Presenter: Mania Abdi is a Ph.D candidate in the Khoury college of computer science at Northeastern university. She received here M.Sc in computer engineering from the Sharif University of Technology, Iran. Her research interests are in distributed storage, debugging distributed systems, graph mining and machine learning.
Challenges and opportunities in large-scale stream processing
Abstract: Recent efforts by academia and open-source communities have established stream processing as a principal data analysis technology across industry. All major cloud vendors offer streaming dataflow pipelines and online analytics as managed services. Notable use-cases include real-time fault detection in space networks, city traffic management, dynamic pricing for car-sharing, and anomaly detection in financial transactions. At the same time, streaming dataflow systems are increasingly being used for event-driven applications beyond analytics, such as orchestrating microservices and model serving. In this talk, I will discuss recent advances, trends, and open problems in large-scale stream processing.

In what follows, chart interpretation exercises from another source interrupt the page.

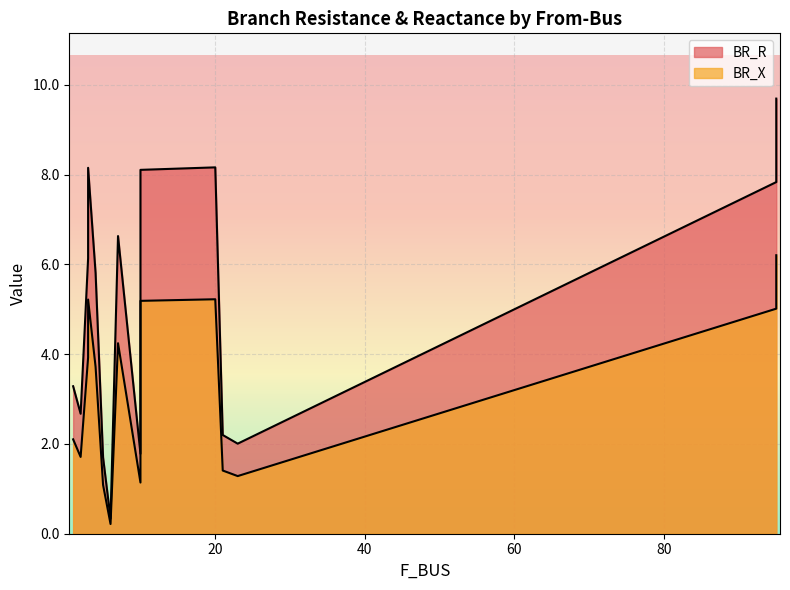

Rank the series by their average value, from highest to lowest.

BR_R, BR_X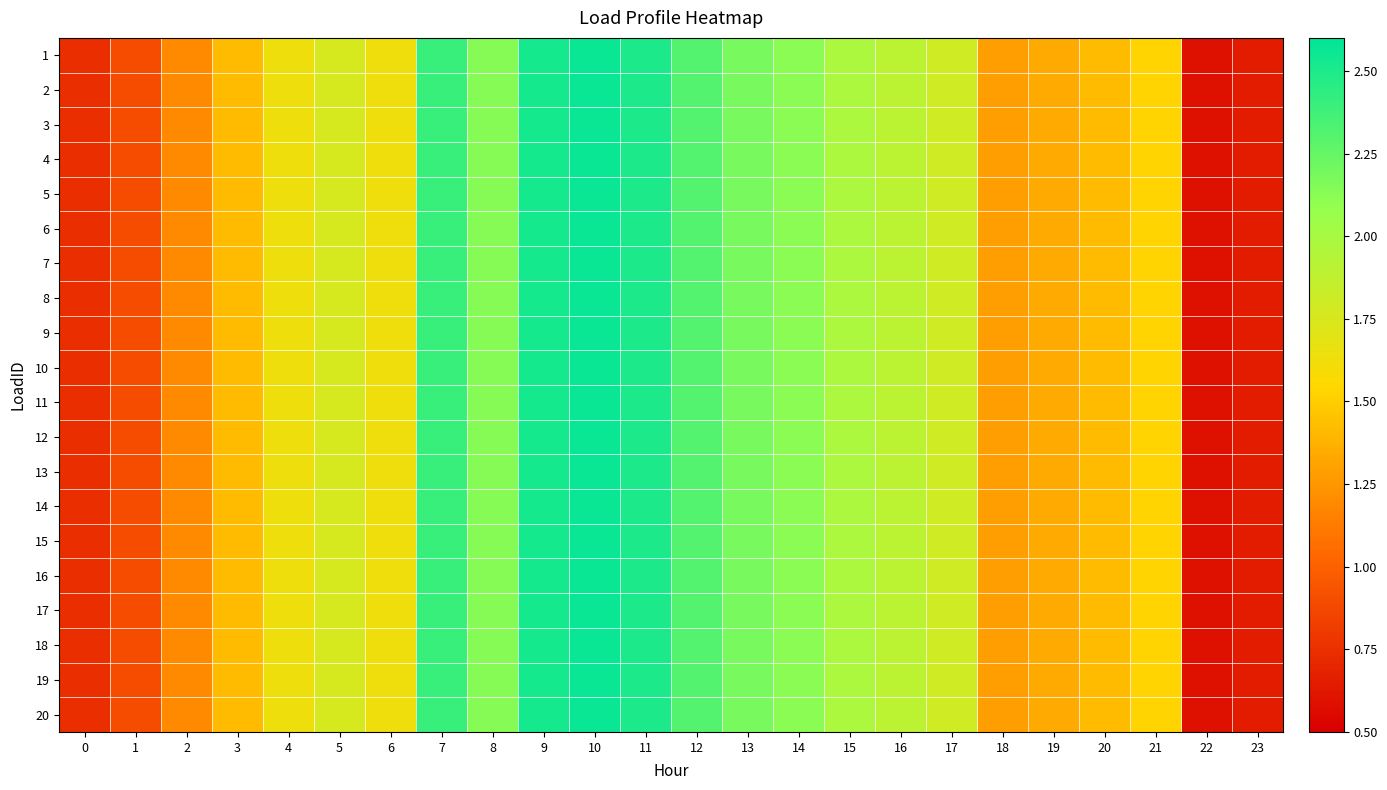

Rank the series by their maximum value, from highest to lowest.

1, 2, 3, 4, 5, 6, 7, 8, 9, 10, 11, 12, 13, 14, 15, 16, 17, 18, 19, 20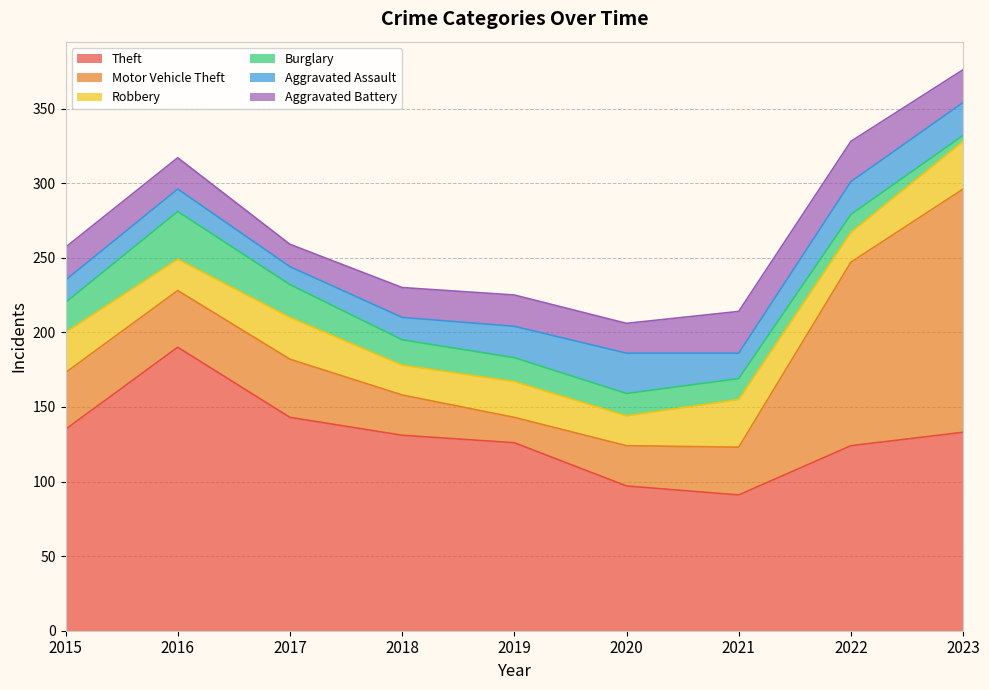

How many distinct data groups are displayed?

6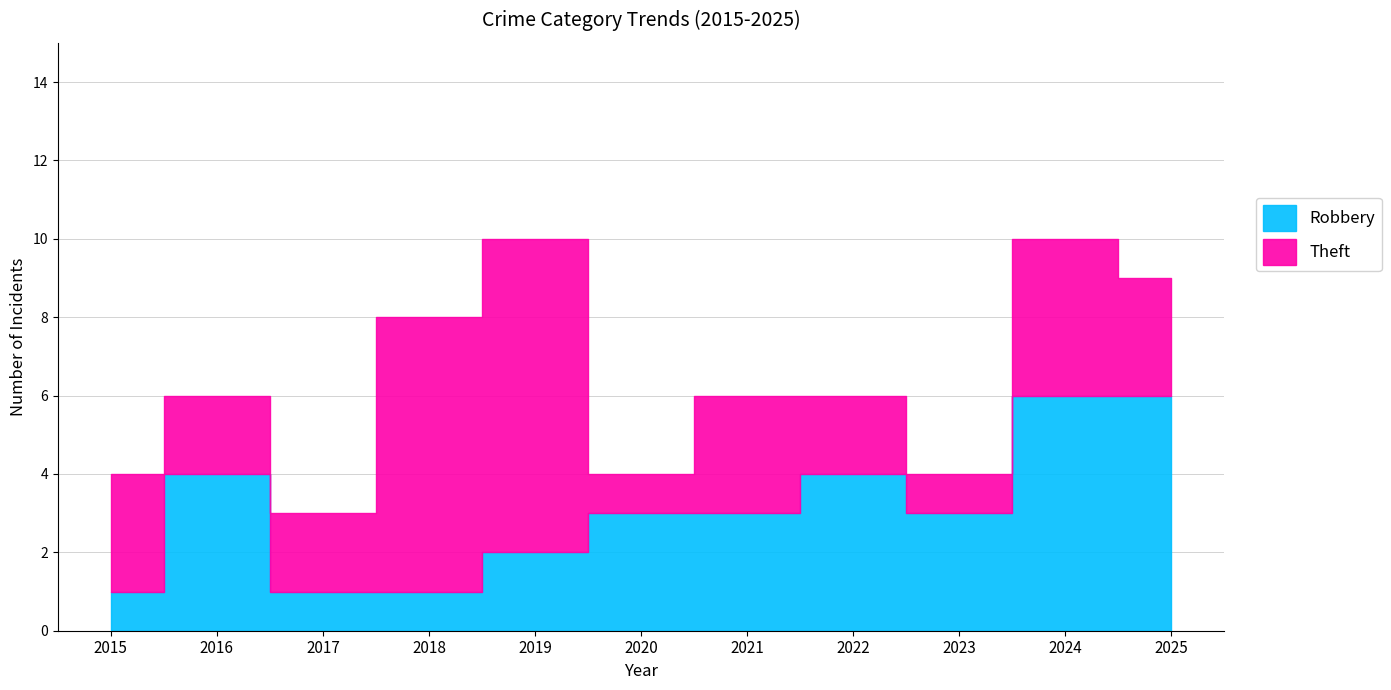

What is the difference between the values at 2016 and 2025?

2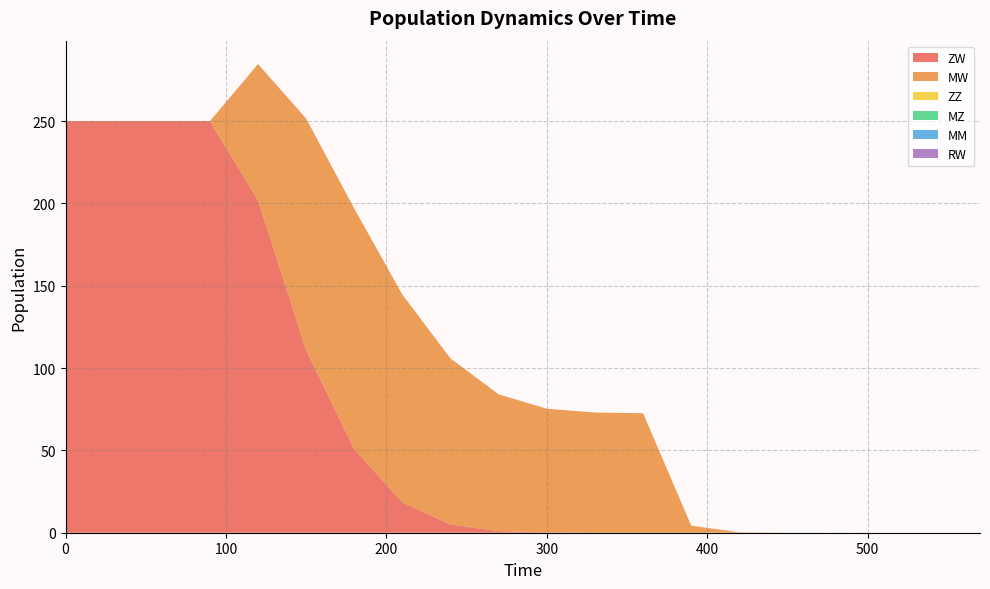

Reading left to right, what are all the values shown in this chart?

ZW: 0=250.0	30=250.0	60=250.0	90=250.0	120=201.9	150=110.8	180=50.7	210=18.4	240=5.0	270=1.0	300=0.1	330=0.0	360=0.0	390=0.0	420=0.0	450=0.0	480=0.0	510=0.0	540=0.0	570=0.0
MW: 0=0.0	30=0.0	60=0.0	90=0.0	120=82.7	150=140.7	180=146.1	210=126.1	240=100.8	270=83.0	300=75.2	330=73.0	360=72.6	390=4.3	420=0.3	450=0.0	480=0.0	510=0.0	540=0.0	570=0.0
ZZ: 0=0.0	30=0.0	60=0.0	90=0.0	120=0.0	150=0.0	180=0.0	210=0.0	240=0.0	270=0.0	300=0.0	330=0.0	360=0.0	390=0.0	420=0.0	450=0.0	480=0.0	510=0.0	540=0.0	570=0.0
MZ: 0=0.0	30=0.0	60=0.0	90=0.0	120=0.0	150=0.0	180=0.0	210=0.0	240=0.0	270=0.0	300=0.0	330=0.0	360=0.0	390=0.0	420=0.0	450=0.0	480=0.0	510=0.0	540=0.0	570=0.0
MM: 0=0.0	30=0.0	60=0.0	90=0.0	120=0.0	150=0.0	180=0.0	210=0.0	240=0.0	270=0.0	300=0.0	330=0.0	360=0.0	390=0.0	420=0.0	450=0.0	480=0.0	510=0.0	540=0.0	570=0.0
RW: 0=0.0	30=0.0	60=0.0	90=0.0	120=0.0	150=0.0	180=0.0	210=0.0	240=0.0	270=0.0	300=0.0	330=0.0	360=0.0	390=0.0	420=0.0	450=0.0	480=0.0	510=0.0	540=0.0	570=0.0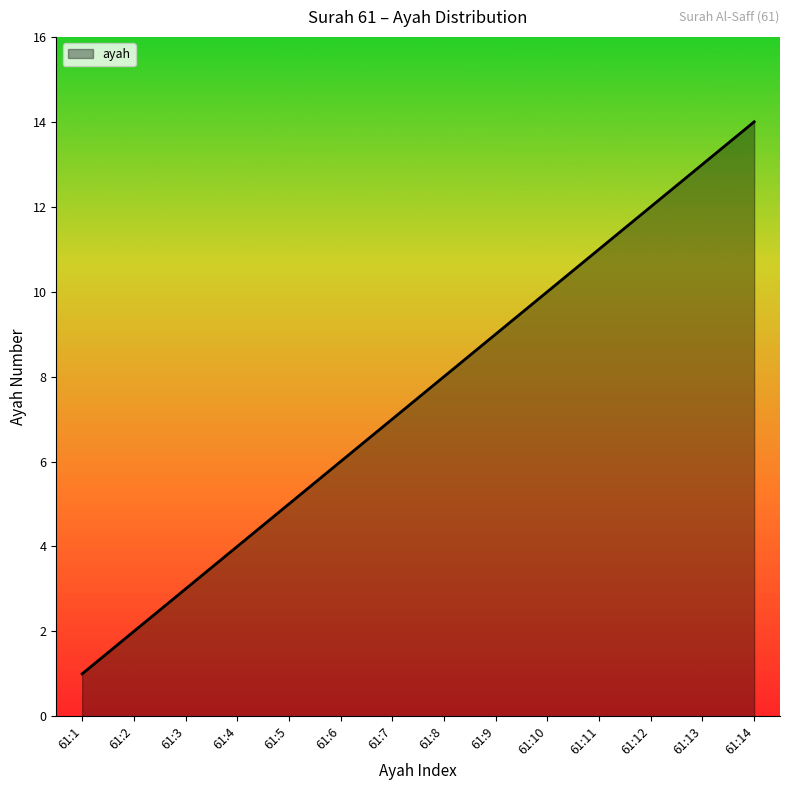

The value at 61:3 is 3. True or false?

True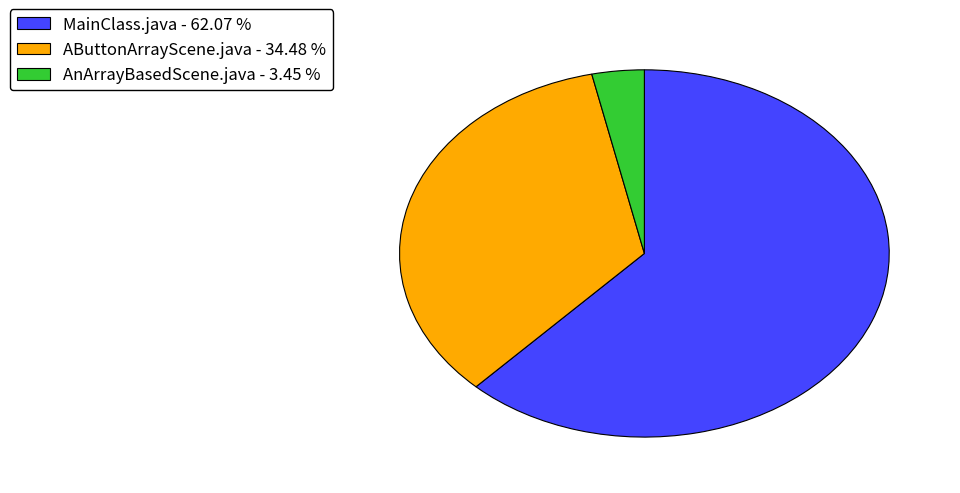

How many segments does this pie chart have?

3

Presenter: Vasiliki (Vasia) Kalavri is an Assistant Professor at Boston University Department of Computer Science. She is working on distributed stream processing and large-scale graph analytics and she is a PMC member of Apache Flink. Before joining BU, Vasia was a postdoctoral fellow at ETH Zurich and received a joint PhD from KTH Stockholm and UCLouvain.
Fuzzing Virtual Devices in Cloud Hypervisors
Abstract: The market for public cloud platforms is valued in the hundreds of billions of dollars. Hypervisors form the backbone of the cloud and are, therefore, security-critical applications which are attractive targets for potential attackers. Past vulnerabilities demonstrate that the implementations of virtual-devices are the most common source of security-bugs in hypervisors. In my talk, I will present our novel approach for fuzzing virtual devices in the popular open-source QEMU hypervisor. Our fuzzer combines a standard coverage-guided strategy with further guidance, based on hypervisor-specific behaviors. Our fuzzer guarantees reproducible input execution and can, optionally, take advantage of existing virtual-device test-cases. Using our fuzzer, we have already found, reported and helped patch bugs in devices such as virtio-net, and the serial device.

Presenter: Alexander Bulekov is a PhD Student studying Computer Engineering at Boston University, advised by Prof. Manuel Egele. Alexander is an intern at Red Hat, where he is researching hypervisor security.